* _What is required_:
Filter the data below for the string "this" and copy each matching line.

Input data Block Start

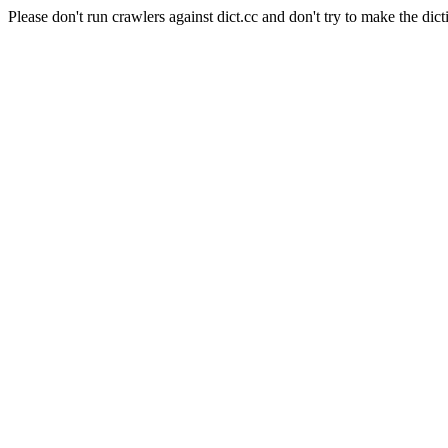
Please don't run crawlers against dict.cc and don't try to make the dict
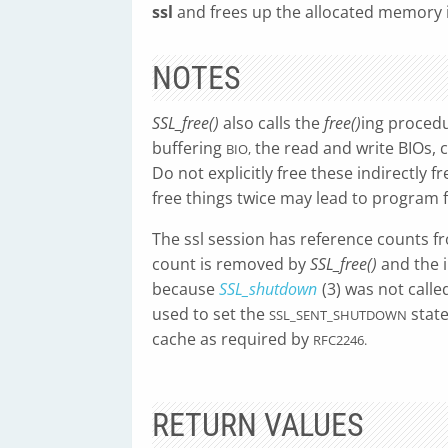
ssl
and frees up the allocated memory i
NOTES
SSL_free()
also calls the
free()
ing procedur
buffering
the read and write BIOs, ci
BIO,
Do not explicitly free these indirectly f
free things twice may lead to program f
The ssl session has reference counts f
count is removed by
SSL_free()
and the i
because
SSL_shutdown
(3) was not call
used to set the
state
SSL_SENT_SHUTDOWN
cache as required by
RFC2246.
RETURN VALUES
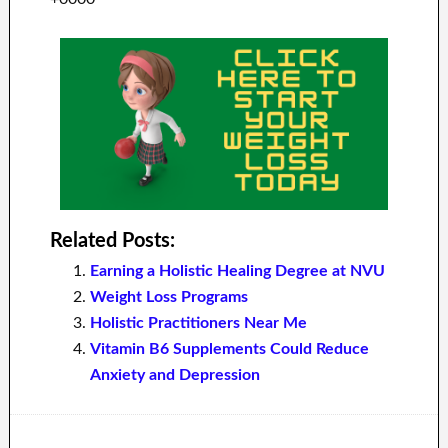
Related Posts:
Earning a Holistic Healing Degree at NVU
Weight Loss Programs
Holistic Practitioners Near Me
Vitamin B6 Supplements Could Reduce
Anxiety and Depression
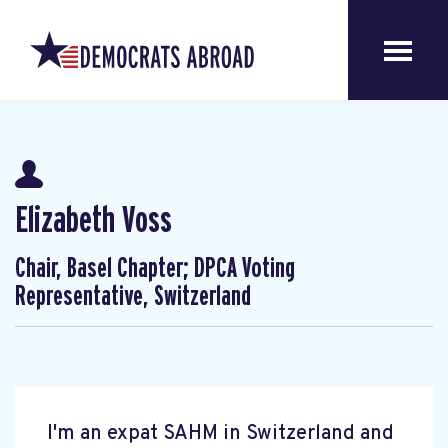
Elizabeth Voss
Chair, Basel Chapter; DPCA Voting
Representative, Switzerland
I'm an expat SAHM in Switzerland and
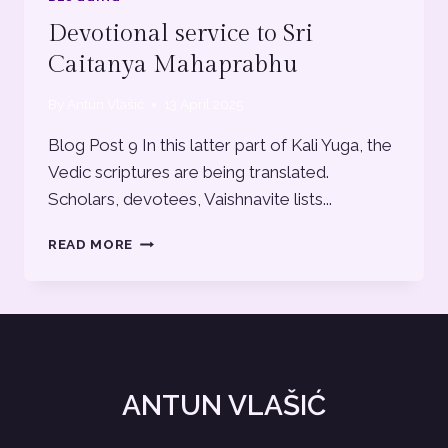
Devotional service to Sri
Caitanya Mahaprabhu
By
Antun Vlašić
13 April 2025
Blog Post 9 In this latter part of Kali Yuga, the
Vedic scriptures are being translated.
Scholars, devotees, Vaishnavite lists...
DEVOTIONAL
READ MORE
SERVICE
TO
SRI
CAITANYA
MAHAPRABHU
ANTUN VLAŠIĆ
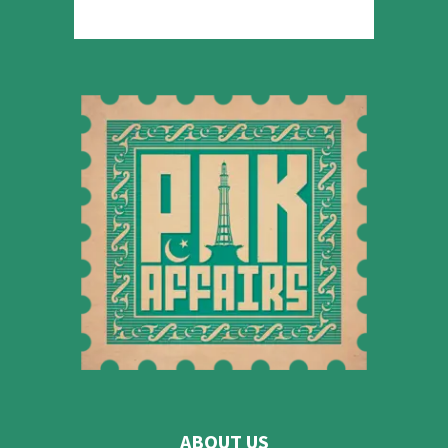
ABOUT US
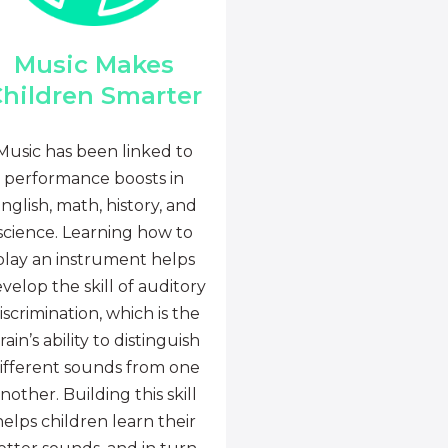
Music Makes
hildren Smarter
Music has been linked to
performance boosts in
nglish, math, history, and
science. Learning how to
play an instrument helps
velop the skill of auditory
iscrimination, which is the
rain’s ability to distinguish
ifferent sounds from one
nother. Building this skill
helps children learn their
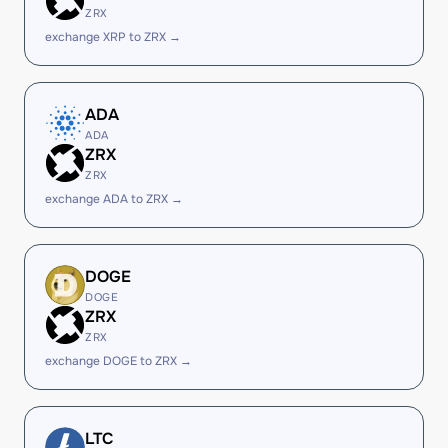
ZRX
exchange XRP to ZRX →
ADA
ADA
ZRX
ZRX
exchange ADA to ZRX →
DOGE
DOGE
ZRX
ZRX
exchange DOGE to ZRX →
LTC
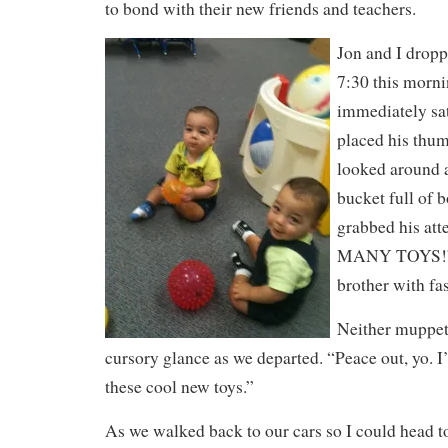
to bond with their new friends and teachers.
Jon and I dropp
7:30 this morni
immediately sa
placed his thum
looked around 
bucket full of 
grabbed his at
MANY TOYS!” D
brother with fas
Neither muppet
cursory glance as we departed. “Peace out, yo. I’
these cool new toys.”
As we walked back to our cars so I could head t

Input data Block End

* _Exercise response_:
Blog Post 9 In this latter part of Kali Yuga, the
nother. Building this skill
7:30 this morni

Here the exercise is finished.